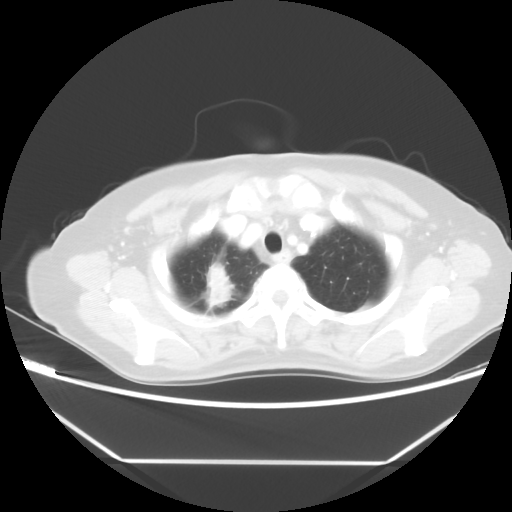
Chest CT, one axial slice. Slice 43 of 48 in the series (ordered by position). Lung window (W 1500 / L -600 HU). 512 × 512 image matrix, field of view 360 × 360 mm. Patient: female, 65 years. Case-level facts recorded for this patient, not image findings: clinical TNM (as recorded): T1c N1 M1.
Annotated regions visible in this slice (bounding box drawn by a radiologist):
- lung tumour (recorded histology: adenocarcinoma): bounding box (x1, y1, x2, y2) in pixels: (206, 259, 234, 308)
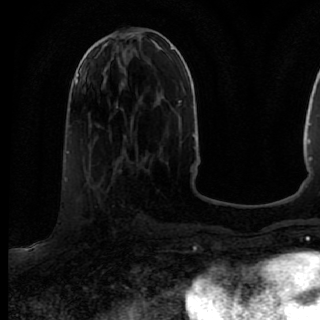
Breast MRI (dynamic contrast-enhanced), one axial slice. Slice 37 of 80 in the series (ordered by position). Cropped to one breast. Dynamic contrast-enhanced series, time point 2 of 7 at this slice position (early post-contrast). 1.5 T. TE 2.6 ms, TR 5.6 ms. 2 mm slice thickness. 320 × 320 image matrix. Female patient.
Outlined on this slice (semi-automatic segmentation, software-assisted and operator-edited):
- enhancing-tissue mask used for the functional tumour volume (all voxels passing the contrast-enhancement thresholds inside the analysis volume; usually the tumour): box from (x=85, y=167) to (x=137, y=246) px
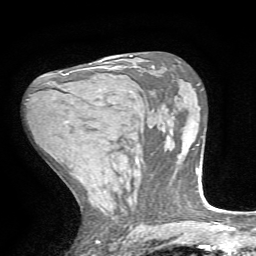
Breast MRI, one axial slice. Slice 41 of 72 in the series (ordered by position). Cropped to one breast. Dynamic contrast-enhanced series, time point 2 of 7 at this slice position (early post-contrast). 1.5 T. TE 4.2 ms, TR 8.7 ms. 2.2 mm slice thickness. 256 × 256 image matrix, field of view 180 × 180 mm. Female patient.
Structures marked on this image (semi-automatically segmented with operator editing):
- enhancing-tissue mask used for the functional tumour volume (all voxels passing the contrast-enhancement thresholds inside the analysis volume; usually the tumour): bounding box [x1, y1, x2, y2] px = [59, 68, 88, 76]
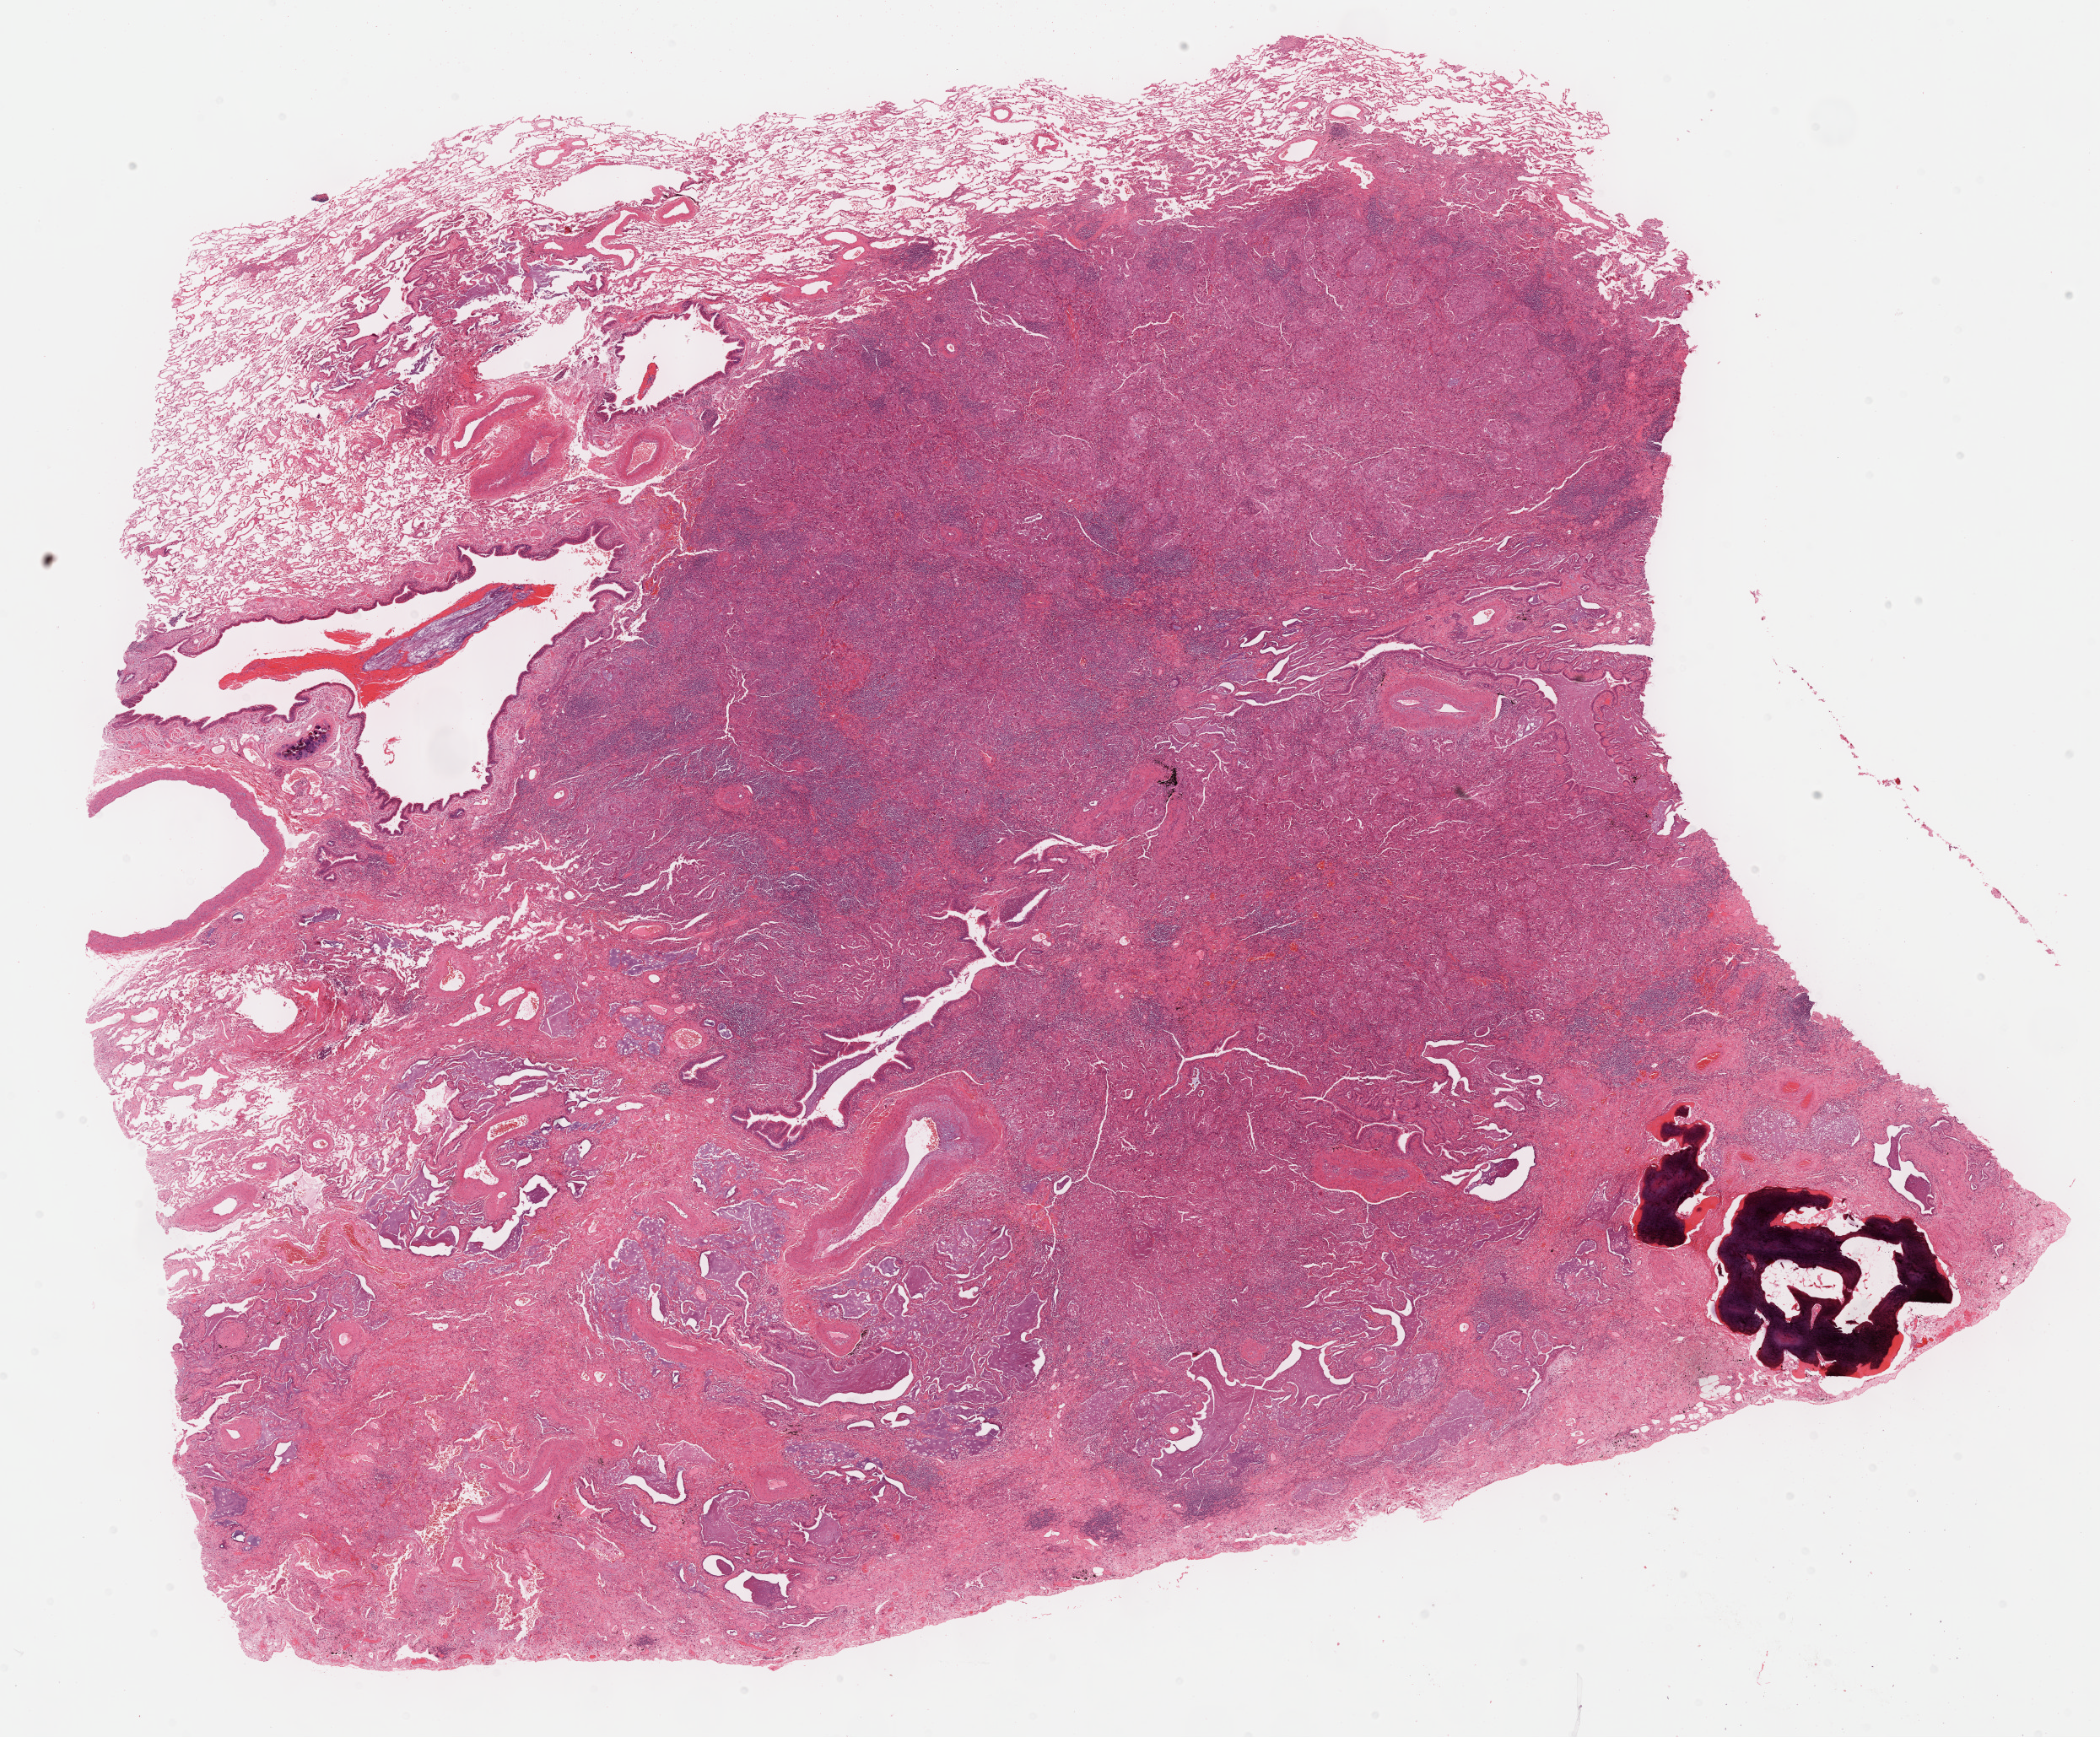
Digitized Hematoxylin and eosin (H&E) stained tissue section (whole slide) — low-resolution overview of the scanned area, about 20.1 x 16.7 mm, formalin-fixed paraffin-embedded (FFPE) diagnostic section, lung, primary tumour sample. Male patient; age at initial diagnosis 70 years.
Laterality: right. Diagnosis: Adenocarcinoma with mixed subtypes. AJCC pathologic stage: IA (7th edition).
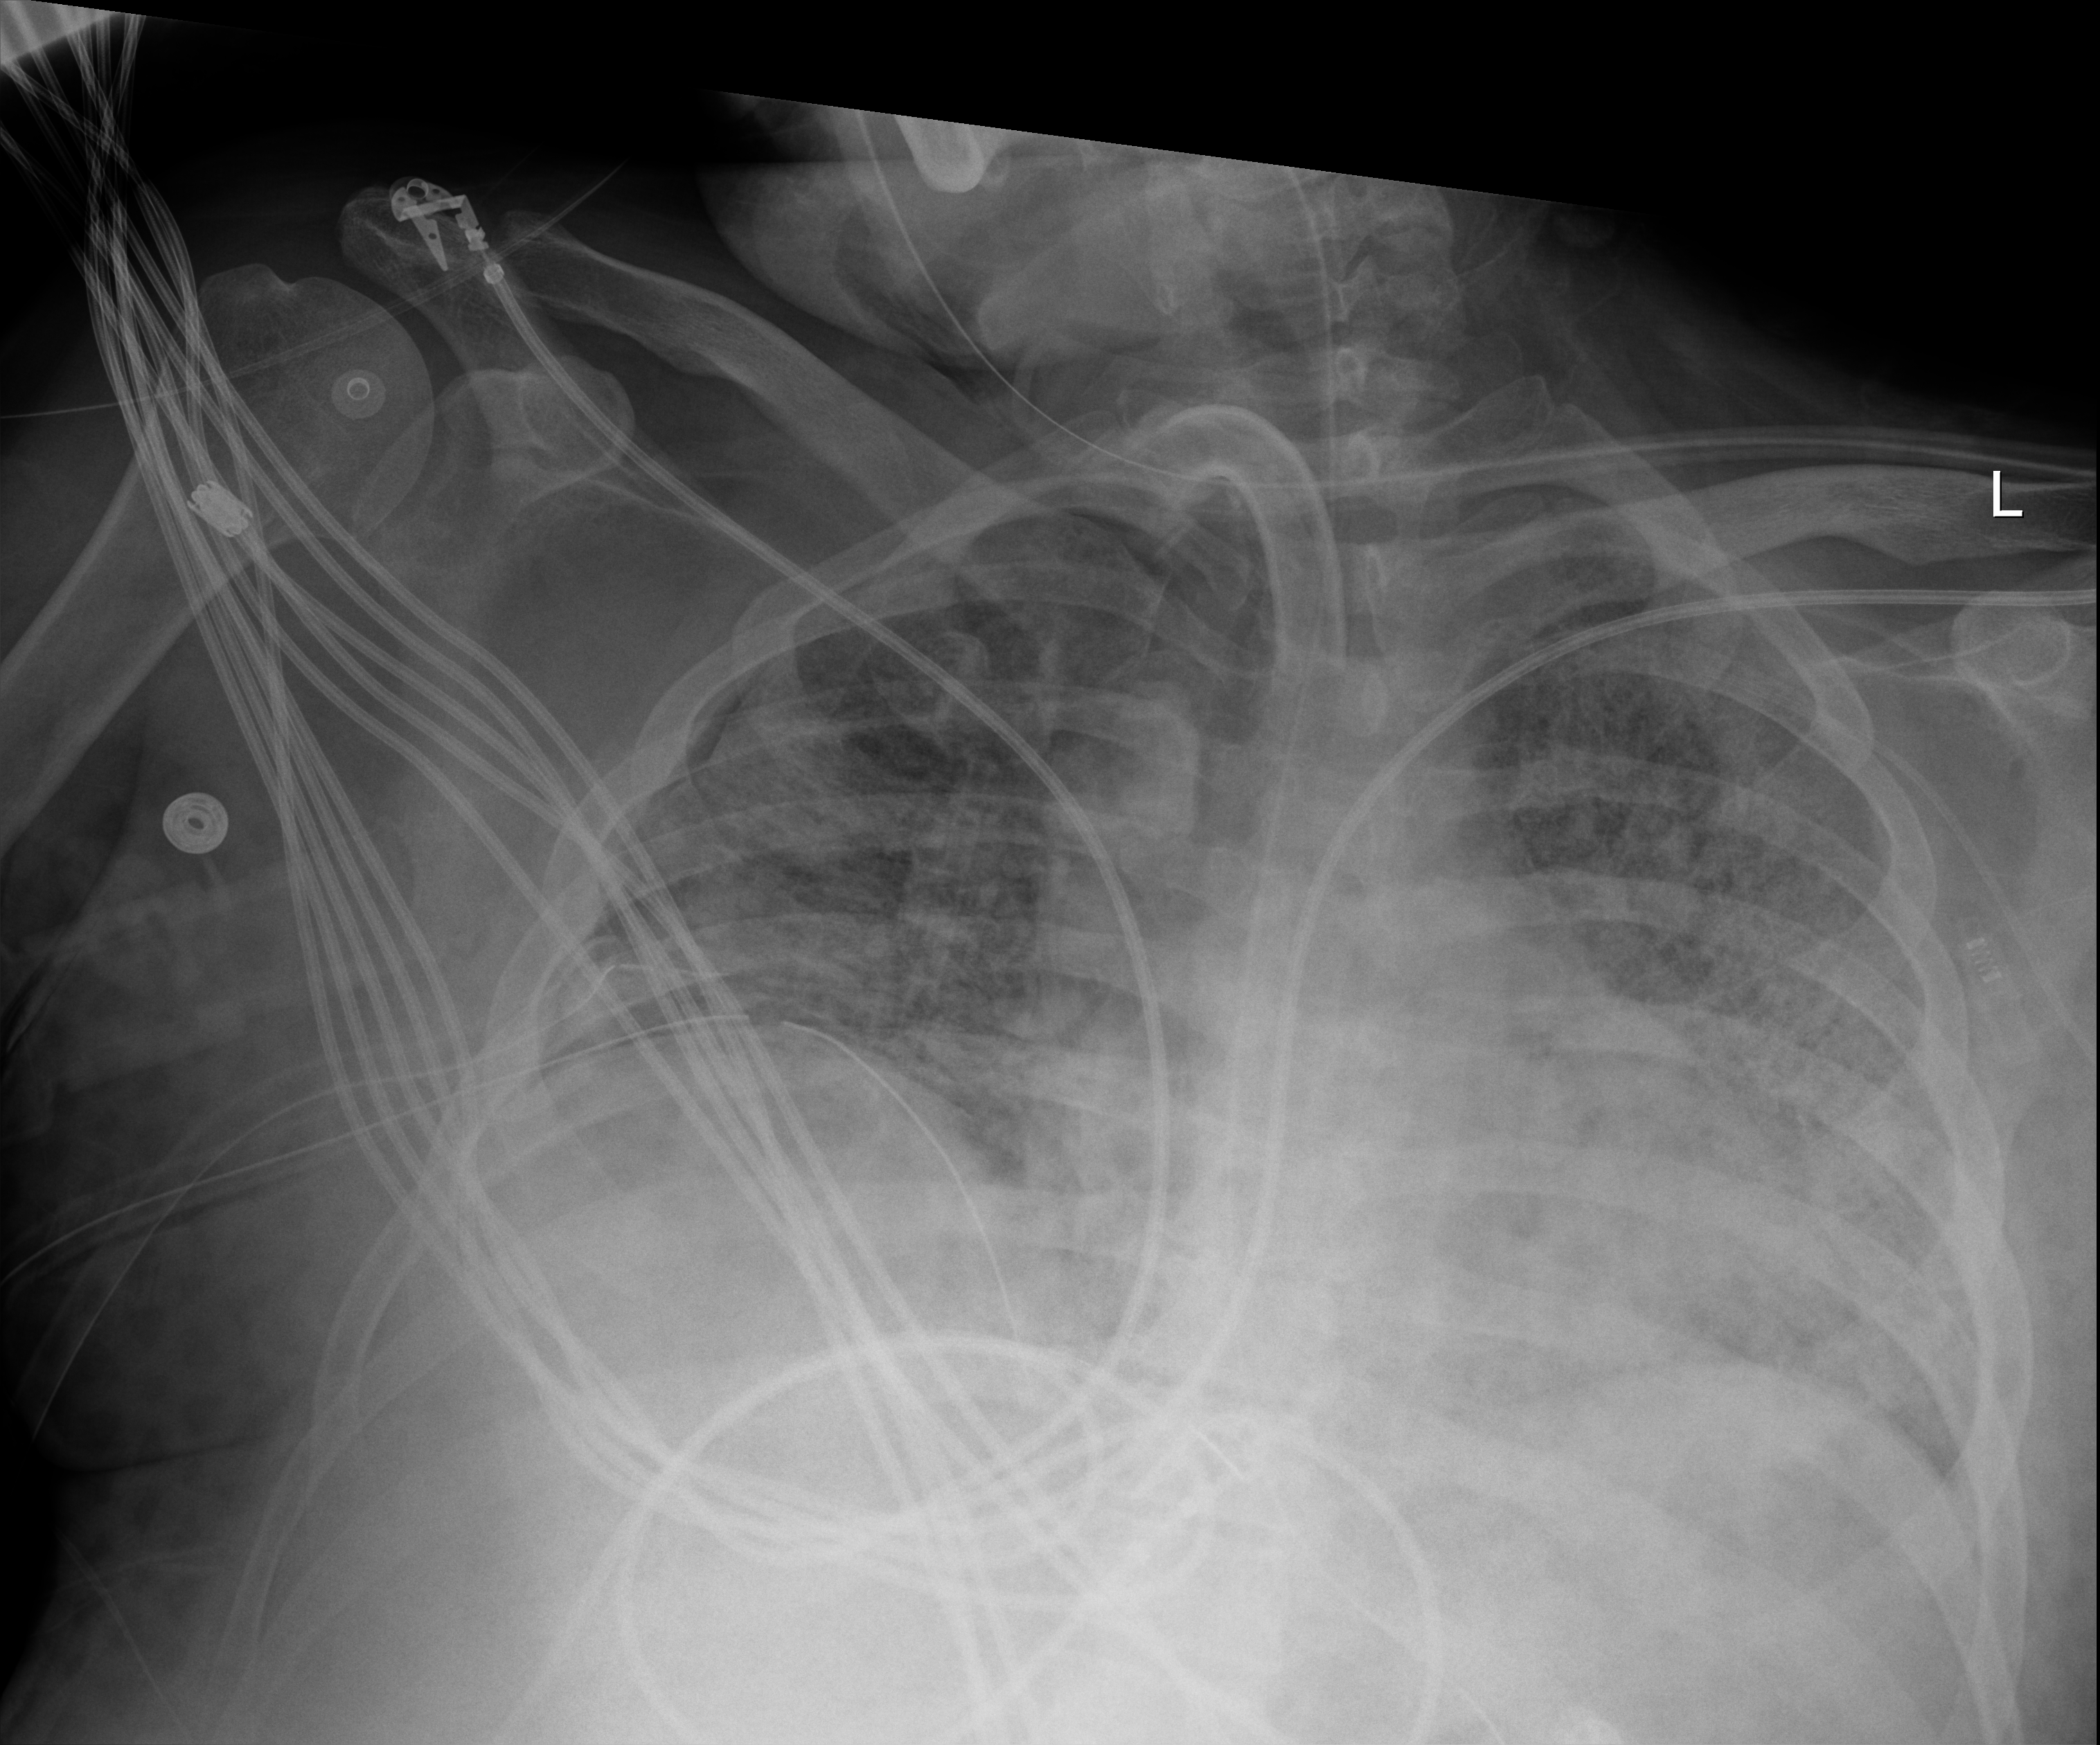
Chest X-ray. Patient hospitalised with COVID-19; male, aged 18–59 years.
Admission-level facts for this patient (not findings on this image; timing relative to this image not recorded): length of hospital stay: 80 days; chronic kidney disease (admission record): no; mechanically ventilated during this hospital stay: yes.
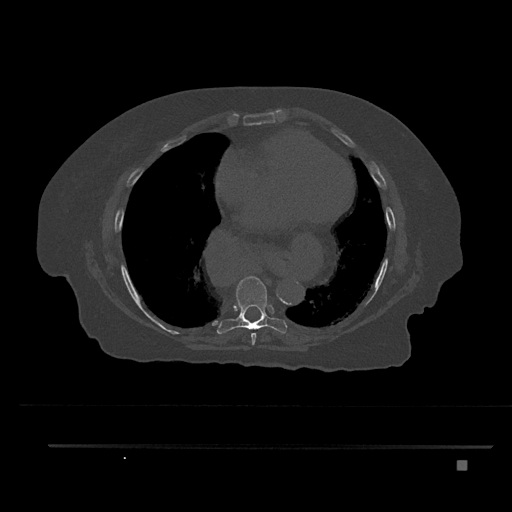
CT including the spine, one axial slice. Position 449 of 797 along the scan axis. Reconstruction kernel Br40s/3. Bone window (W 1800 / L 400 HU). 512 × 512 image matrix. Patient: female, 76 years. From the clinical record (not read from this slice): primary cancer: lung.
Structures marked on this image (semi-automatically segmented with operator editing):
- T7 vertebra: bounding box (x1, y1, x2, y2) in pixels: (251, 333, 256, 346)
- T8 vertebra: (217, 276, 287, 334)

####

» Your goal
Where a picture appears in the listing above, skip it and set down all the rest exactly.

» Answer space
Chest CT, one axial slice. Slice 43 of 48 in the series (ordered by position). Lung window (W 1500 / L -600 HU). 512 × 512 image matrix, field of view 360 × 360 mm. Patient: female, 65 years. Case-level facts recorded for this patient, not image findings: clinical TNM (as recorded): T1c N1 M1.
Annotated regions visible in this slice (bounding box drawn by a radiologist):
- lung tumour (recorded histology: adenocarcinoma): bounding box (x1, y1, x2, y2) in pixels: (206, 259, 234, 308)
Breast MRI (dynamic contrast-enhanced), one axial slice. Slice 37 of 80 in the series (ordered by position). Cropped to one breast. Dynamic contrast-enhanced series, time point 2 of 7 at this slice position (early post-contrast). 1.5 T. TE 2.6 ms, TR 5.6 ms. 2 mm slice thickness. 320 × 320 image matrix. Female patient.
Outlined on this slice (semi-automatic segmentation, software-assisted and operator-edited):
- enhancing-tissue mask used for the functional tumour volume (all voxels passing the contrast-enhancement thresholds inside the analysis volume; usually the tumour): box from (x=85, y=167) to (x=137, y=246) px
Breast MRI, one axial slice. Slice 41 of 72 in the series (ordered by position). Cropped to one breast. Dynamic contrast-enhanced series, time point 2 of 7 at this slice position (early post-contrast). 1.5 T. TE 4.2 ms, TR 8.7 ms. 2.2 mm slice thickness. 256 × 256 image matrix, field of view 180 × 180 mm. Female patient.
Structures marked on this image (semi-automatically segmented with operator editing):
- enhancing-tissue mask used for the functional tumour volume (all voxels passing the contrast-enhancement thresholds inside the analysis volume; usually the tumour): bounding box [x1, y1, x2, y2] px = [59, 68, 88, 76]
Digitized Hematoxylin and eosin (H&E) stained tissue section (whole slide) — low-resolution overview of the scanned area, about 20.1 x 16.7 mm, formalin-fixed paraffin-embedded (FFPE) diagnostic section, lung, primary tumour sample. Male patient; age at initial diagnosis 70 years.
Laterality: right. Diagnosis: Adenocarcinoma with mixed subtypes. AJCC pathologic stage: IA (7th edition).
Chest X-ray. Patient hospitalised with COVID-19; male, aged 18–59 years.
Admission-level facts for this patient (not findings on this image; timing relative to this image not recorded): length of hospital stay: 80 days; chronic kidney disease (admission record): no; mechanically ventilated during this hospital stay: yes.
CT including the spine, one axial slice. Position 449 of 797 along the scan axis. Reconstruction kernel Br40s/3. Bone window (W 1800 / L 400 HU). 512 × 512 image matrix. Patient: female, 76 years. From the clinical record (not read from this slice): primary cancer: lung.
Structures marked on this image (semi-automatically segmented with operator editing):
- T7 vertebra: bounding box (x1, y1, x2, y2) in pixels: (251, 333, 256, 346)
- T8 vertebra: (217, 276, 287, 334)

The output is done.